Even for Frank Shamrock, the news a week ago of Zuffa purchasing Strikeforce was something the Strikeforce icon did not see coming.

"I was pretty shocked," Shamrock said Monday on The MMA Hour. "I think it was Saturday morning and we had a birthday party for a friend and I was completely blown over by it."

Shamrock has arguably been the face of the Strikeforce promotion. It was Shamrock whom Strikeforce CEO Scott Coker called upon in March 2006 to headline the promotion's initial foray into MMA. Shamrock was the first Strikeforce middleweight champion and currently works as a color commentator under Showtime to call Strikeforce events.

Shamrock was surprised he didn't receive a heads up of a potential sale from his longtime friend. However, he's able to picture the difficulty.

"if it were my business," Shamrock admitted to host Ariel Helwani. "I wouldn't have been able to tell Scott."

Shamrock, did, however acknowledge changes were likely to happen on the business end but nothing to the magnitude of an outright sale.

"I can't say I saw it coming but I know the demands of Strikeforce were high and I knew the financial partners were strained and weren't interested in the big risks," Shamrock said. "I knew change was coming, I didn't know we were going to change that much."

The majority share of Strikeforce was previously held by Silicon Valley Sports & Entertainment, owner of the San Jose Sharks and the HP Pavilion, among other properties.

According to Shamrock, Coker spent a lot of money to compete in the marketplace.

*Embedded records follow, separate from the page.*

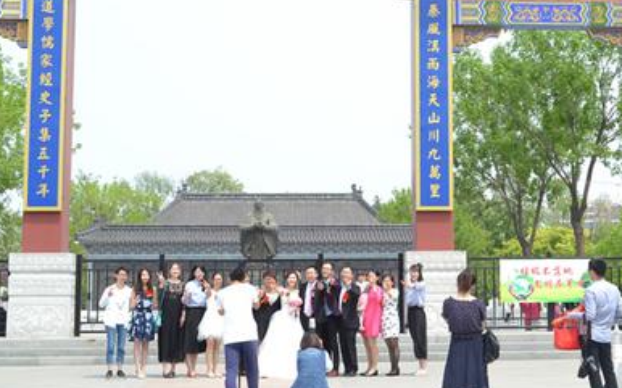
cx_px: 430
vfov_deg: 16.0
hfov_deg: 25.4
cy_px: 82
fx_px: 1373
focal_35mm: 81
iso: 400
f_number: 9
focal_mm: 32
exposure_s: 1/320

For SVSE, Strikeforce became too much of a risk.

"They got tired of writing big checks and not seeing the big return," he said. "For them [the older established sports model is] the kind of business they wanted to be in. They didn't want to be in the visionary, high-risk startup kind of MMA business."

Coker was the man behind the vision of Strikeforce and a part owner before the sale to Zuffa. What started as a kickboxing promotion in 1985 became a regional MMA promotion in 2006 and by 2009, a full-fledged national MMA promotion. During the Zuffa conference call last week to announce the acquisition, Coker declined to comment on the sale.

Shamrock doesn't think Coker wanted Strikeforce sold. Shamrock described Strikeforce as Coker's "baby" and it was Coker's dream to promote the biggest fights in the world and to turn Strikeforce into a billion dollar company.

"I think it was too early for Scott. I don't think he wanted to get out this early," Shamrock said. "Scott was in it for the long haul. He probably had another five years, but time and business is everything. This was the UFC's time to make a move and they did."

With Zuffa under control of Strikeforce, the promotion will already see change with the addition of elbows on the ground. Shamrock sees the uniformity of MMA as one of the positives coming out of this deal.

"It's a good one because now we're a sport," he said. "100 percent a sport. Same rules, same name, same game. It's really a sport."

At the same time, Shamrock sees MMA heading towards a different direction.

"I say no because free agency is gone," he continued. "The end of creativity as an artist is gone. Now it's about being an athlete, being well-trained, having good management and creating yourself a good business and brand."

For Shamrock, it's unclear where his future in MMA is headed. Shamrock assumes Showtime will continue supporting MMA, but that's if Zuffa and Showtime can extend a deal past 2014.

Also, Shamrock is not on friendliest terms with UFC president Dana White. Shamrock says their past differences is all business and is willing to continue commenting even though Strikeforce is now owned by an old adversary. Shamrock working with longtime rival White? Expect the unexpected.

"My whole journey has been about weird and crazy things," he said. "And MMA has always been this way. Takeovers, companies folding and companies being consumed, camps changing, it's wild, crazy, sexy fun business."